> [Supplied passage]:
# How to upgrade my computer's RAM?



## ComposerRyan

Yeah, I know...it's probably a dumb question but I am no expert when it comes to upgrading my computer's hardware.  

I took the cover off to look inside and this is a pic of my computer's intestinal organs:






Any ideas of what kind of RAM is best for my PC and at the most affordable price?  I'm looking to add to 8 GB sticks to it to make a total of 24 GBs of RAM. Thanks for your help!


----------



## Darren

To swap it out you just have to push on the little plastic tabs on the end of each stick of RAM and they'll pop out. Then just line up the RAM with the slot and make sure it's facing the right way. There's on offset notch that will only let the RAM go in one way. Once it's for sure lined up, press it down until it clicks on both ends. That's it. 

But why on earth would you need that much RAM? What are the rest of your specs and what do you use your computer for?


----------



## spirit

The amount of RAM you can use depends on what motherboard you have. Can you provide any PC specs for us?


----------



## ComposerRyan

Thanks for the help.

> [The data]:

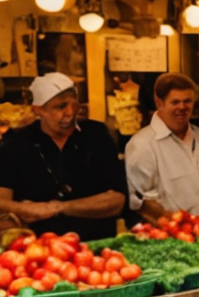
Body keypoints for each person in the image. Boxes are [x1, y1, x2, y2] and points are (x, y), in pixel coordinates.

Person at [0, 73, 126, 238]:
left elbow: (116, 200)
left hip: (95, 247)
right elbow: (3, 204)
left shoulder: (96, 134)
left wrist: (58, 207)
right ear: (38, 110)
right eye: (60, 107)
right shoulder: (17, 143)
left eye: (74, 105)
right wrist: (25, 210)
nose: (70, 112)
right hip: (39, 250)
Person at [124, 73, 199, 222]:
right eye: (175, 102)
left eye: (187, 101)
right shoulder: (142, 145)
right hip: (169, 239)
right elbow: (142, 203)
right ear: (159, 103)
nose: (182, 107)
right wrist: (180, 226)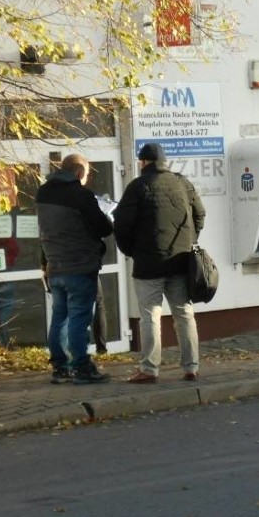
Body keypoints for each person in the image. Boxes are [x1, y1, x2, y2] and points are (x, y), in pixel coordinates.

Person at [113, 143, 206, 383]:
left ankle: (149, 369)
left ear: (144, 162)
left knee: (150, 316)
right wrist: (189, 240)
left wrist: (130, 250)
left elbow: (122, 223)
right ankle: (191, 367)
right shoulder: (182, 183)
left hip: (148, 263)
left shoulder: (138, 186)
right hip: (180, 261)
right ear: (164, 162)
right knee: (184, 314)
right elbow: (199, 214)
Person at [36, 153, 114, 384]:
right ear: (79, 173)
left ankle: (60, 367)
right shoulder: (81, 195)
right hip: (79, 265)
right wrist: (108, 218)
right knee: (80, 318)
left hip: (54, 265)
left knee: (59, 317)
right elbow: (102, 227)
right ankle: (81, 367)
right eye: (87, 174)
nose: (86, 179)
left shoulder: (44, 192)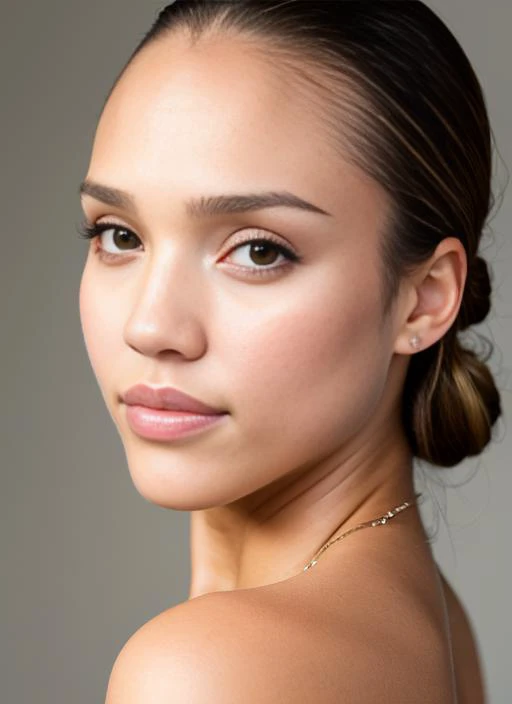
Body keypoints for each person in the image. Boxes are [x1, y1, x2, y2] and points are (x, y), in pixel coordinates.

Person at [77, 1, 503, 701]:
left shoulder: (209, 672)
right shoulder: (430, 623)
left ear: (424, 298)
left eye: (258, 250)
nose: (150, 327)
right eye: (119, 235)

> [About this exercise]:
Copy out everything in the RAM upgrade thread from "Any ideas of" down to "your computer for?", switching "RAM" to "memory" wherever it occurs.

> [Solution for this exercise]:
Any ideas of what kind of memory is best for my PC and at the most affordable price?  I'm looking to add to 8 GB sticks to it to make a total of 24 GBs of memory. Thanks for your help!


----------



## Darren

To swap it out you just have to push on the little plastic tabs on the end of each stick of memory and they'll pop out. Then just line up the memory with the slot and make sure it's facing the right way. There's on offset notch that will only let the memory go in one way. Once it's for sure lined up, press it down until it clicks on both ends. That's it. 

But why on earth would you need that much memory? What are the rest of your specs and what do you use your computer for?